Congresswoman Tulsi Gabbard (HI-02):

“For the past ten years, the AANAPISI program has transformed the lives of Asian Americans, Native American Pacific Islanders, and low-income students through educational opportunities, enabling them to achieve their dreams of pursuing a higher education that was once out of reach. The AANAPISI’s grants and assistance to Asian American and Native American Pacific Islanders has not only changed the lives of students in Hawaii and across the country, but has helped ensure the strength and diversity of America’s future leaders.”

Congressman Ro Khanna (CA-17):

“At schools across the country, including Mission College and Santa Clara University in my district, AAPI and low-income students benefitted from the AANAPISI program. Students are our future and the building blocks of our society. I pledge to continue advocating for programs like AANAPISI that set students up for success.”

Congresswoman Barbara Lee (CA-13):

“In 2007, Congress reaffirmed its commitment to ensuring all students have equal access to a quality education by authorizing the Asian American and Native American Pacific Islander Serving-Institutions (AANAPISI) program. AANAPISIs like Laney College in my district have used these grants to expand services to Asian Americans, Native American Pacific Islanders, and low-income students. On this tenth anniversary of the AANAPISI program, I’m proud to represent Laney College and other minority serving institutions which level the playing field for American students.”

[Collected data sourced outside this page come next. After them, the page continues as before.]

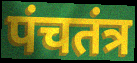
पंचतंत्र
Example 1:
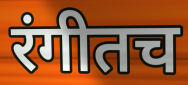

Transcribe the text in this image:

रंगीतच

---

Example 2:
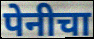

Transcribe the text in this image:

पेनीचा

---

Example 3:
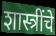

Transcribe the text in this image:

शास्त्रींचे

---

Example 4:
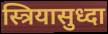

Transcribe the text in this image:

स्त्रियासुध्दा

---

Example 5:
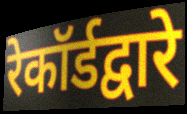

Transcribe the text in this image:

रेकॉर्डद्वारे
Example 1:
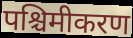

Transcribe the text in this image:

पश्चिमीकरण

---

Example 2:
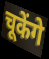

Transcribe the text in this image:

चूकेंगे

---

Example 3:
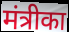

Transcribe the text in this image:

मंत्रीका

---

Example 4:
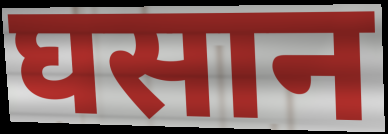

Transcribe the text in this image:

घसान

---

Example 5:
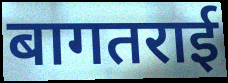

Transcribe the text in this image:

बागतराई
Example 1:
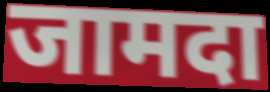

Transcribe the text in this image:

जामदा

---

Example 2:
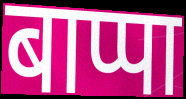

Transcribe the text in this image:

बाप्पा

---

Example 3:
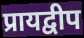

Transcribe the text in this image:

प्रायद्वीप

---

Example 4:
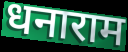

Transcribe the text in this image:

धनाराम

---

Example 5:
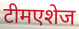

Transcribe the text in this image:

टीमएशेज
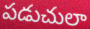
పడుచులా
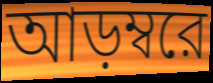
আড়ম্বরে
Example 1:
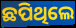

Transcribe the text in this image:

ଛପିଥିଲେ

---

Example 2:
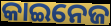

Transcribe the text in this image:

କାଇନେଜ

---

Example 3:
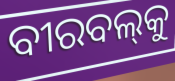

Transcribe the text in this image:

ବୀରବଲ୍‌କୁ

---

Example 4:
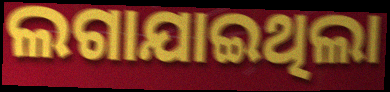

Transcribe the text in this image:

ଲଗାଯାଇଥିଲା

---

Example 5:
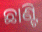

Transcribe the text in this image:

ଛାଣ୍ଟି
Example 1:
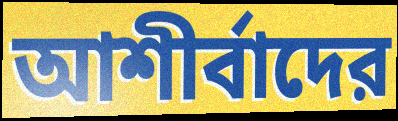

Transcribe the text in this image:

আশীর্বাদের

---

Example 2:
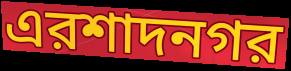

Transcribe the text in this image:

এরশাদনগর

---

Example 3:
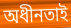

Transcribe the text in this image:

অধীনতাই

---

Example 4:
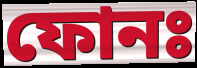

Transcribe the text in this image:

ফোনঃ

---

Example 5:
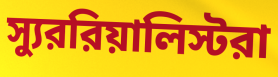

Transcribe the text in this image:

স্যুররিয়ালিস্টরা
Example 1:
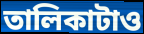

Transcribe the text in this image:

তালিকাটাও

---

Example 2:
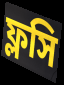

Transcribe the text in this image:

ফ্লসি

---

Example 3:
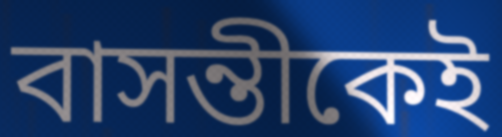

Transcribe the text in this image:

বাসন্তীকেই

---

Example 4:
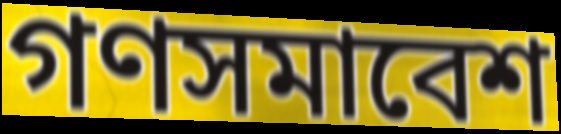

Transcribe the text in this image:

গণসমাবেশ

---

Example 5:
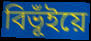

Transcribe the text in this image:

বিভূঁইয়ে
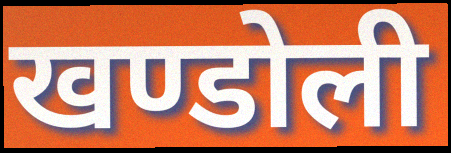
खण्डोली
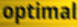
optimal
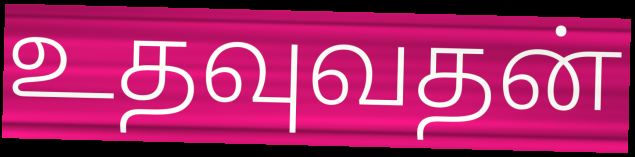
உதவுவதன்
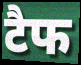
टैफ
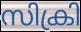
സിക്രി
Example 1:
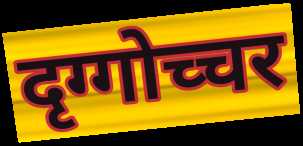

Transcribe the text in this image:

दृग्गोच्चर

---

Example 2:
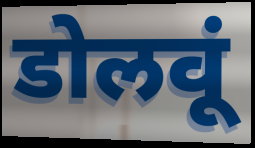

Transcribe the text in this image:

डोलवूं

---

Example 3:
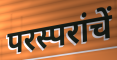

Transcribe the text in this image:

परस्परांचें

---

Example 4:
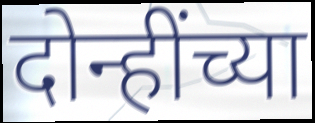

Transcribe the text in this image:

दोन्हींच्या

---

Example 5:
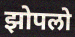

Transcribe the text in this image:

झोपलो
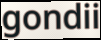
gondii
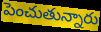
పెంచుతున్నారు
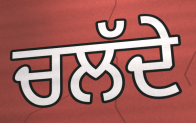
ਚਲੱਦੇ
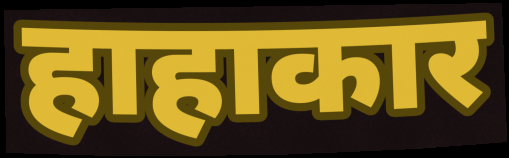
हाहाकार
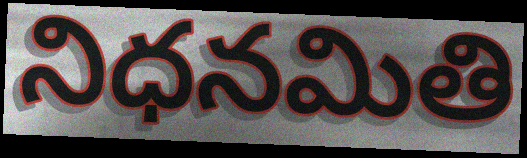
నిధనమితి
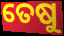
ତେଷୁ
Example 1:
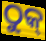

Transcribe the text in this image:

ଠୁକ୍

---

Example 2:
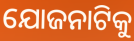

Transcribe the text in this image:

ଯୋଜନାଟିକୁ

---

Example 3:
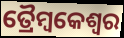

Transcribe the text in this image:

ତ୍ରୈମ୍ବକେଶ୍ୱର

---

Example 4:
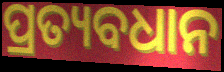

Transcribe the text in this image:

ପ୍ରତ୍ୟବଧାନ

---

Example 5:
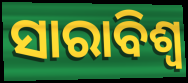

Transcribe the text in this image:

ସାରାବିଶ୍ବ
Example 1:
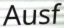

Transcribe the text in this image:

Ausf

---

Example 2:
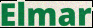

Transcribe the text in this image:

Elmar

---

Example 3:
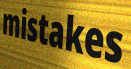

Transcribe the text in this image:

mistakes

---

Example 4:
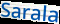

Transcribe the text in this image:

Sarala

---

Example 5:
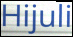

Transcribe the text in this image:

Hijuli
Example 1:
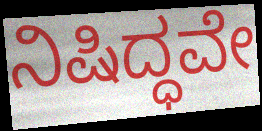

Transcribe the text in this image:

ನಿಷಿದ್ಧವೇ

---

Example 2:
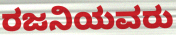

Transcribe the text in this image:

ರಜನಿಯವರು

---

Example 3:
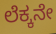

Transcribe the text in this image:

ಲೆಕ್ಕನೇ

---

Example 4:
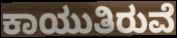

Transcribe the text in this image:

ಕಾಯುತಿರುವೆ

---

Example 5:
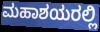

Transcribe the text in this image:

ಮಹಾಶಯರಲ್ಲಿ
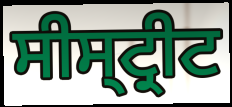
ਸੀਸ੍ਟ੍ਰੀਟ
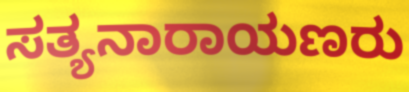
ಸತ್ಯನಾರಾಯಣರು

Congresswoman Grace Meng (NY-06):

“This year, we celebrate 10 years since the AANAPISI program was established by Congress to help educational institutions better serve the AAPI community. AAPIs remain the fastest growing demographic in the country and represent a wide range of ethnicities, socioeconomic statuses, cultures, and religions. AANAPISIs are especially vital in serving low-income AAPI students and increasing the number of AAPIs who graduate from college. I’m proud to fight in Congress to provide AANAPISI students with better resources and opportunities, and in July, the House approved an initiative I championed to encourage the military to recruit officers from Minority Serving Institutions like AANAPISIs. I will continue to do all I can to ensure that AANAPISIs are in the best possible position to serve our community.”

Congresswoman Nydia M. Velázquez (NY-07):

“Since its creation, the Asian American and Native American Pacific Islander Serving-Institutions program has helped countless AAPI students thrive in higher education institutions around the country. We must maintain federal funding for minority students, so they can continue to break barriers and pursue their passions.”

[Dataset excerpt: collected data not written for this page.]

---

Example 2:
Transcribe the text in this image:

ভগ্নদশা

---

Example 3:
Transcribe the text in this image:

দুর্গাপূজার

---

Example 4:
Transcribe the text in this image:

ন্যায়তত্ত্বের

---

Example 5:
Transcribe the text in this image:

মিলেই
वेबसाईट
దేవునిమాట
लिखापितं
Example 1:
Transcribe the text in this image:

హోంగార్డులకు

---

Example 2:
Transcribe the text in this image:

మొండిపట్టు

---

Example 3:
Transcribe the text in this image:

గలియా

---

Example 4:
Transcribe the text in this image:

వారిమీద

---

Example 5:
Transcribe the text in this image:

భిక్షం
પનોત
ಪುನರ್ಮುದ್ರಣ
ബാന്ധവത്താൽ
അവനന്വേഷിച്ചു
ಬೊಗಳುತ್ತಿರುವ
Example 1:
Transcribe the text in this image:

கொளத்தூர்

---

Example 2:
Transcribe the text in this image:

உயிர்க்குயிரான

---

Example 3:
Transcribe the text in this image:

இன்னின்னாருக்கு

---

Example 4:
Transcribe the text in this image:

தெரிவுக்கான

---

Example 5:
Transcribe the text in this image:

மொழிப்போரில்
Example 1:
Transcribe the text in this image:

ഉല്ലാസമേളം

The Congressional Asian Pacific American Caucus (CAPAC) is comprised of Members of Congress of Asian and Pacific Islander descent and Members who have a strong dedication to promoting the well-being of the Asian American and Pacific Islander (AAPI) community. Currently chaired by Congresswoman Judy Chu, CAPAC has been addressing the needs of the AAPI community in all areas of American life since it was founded in 1994.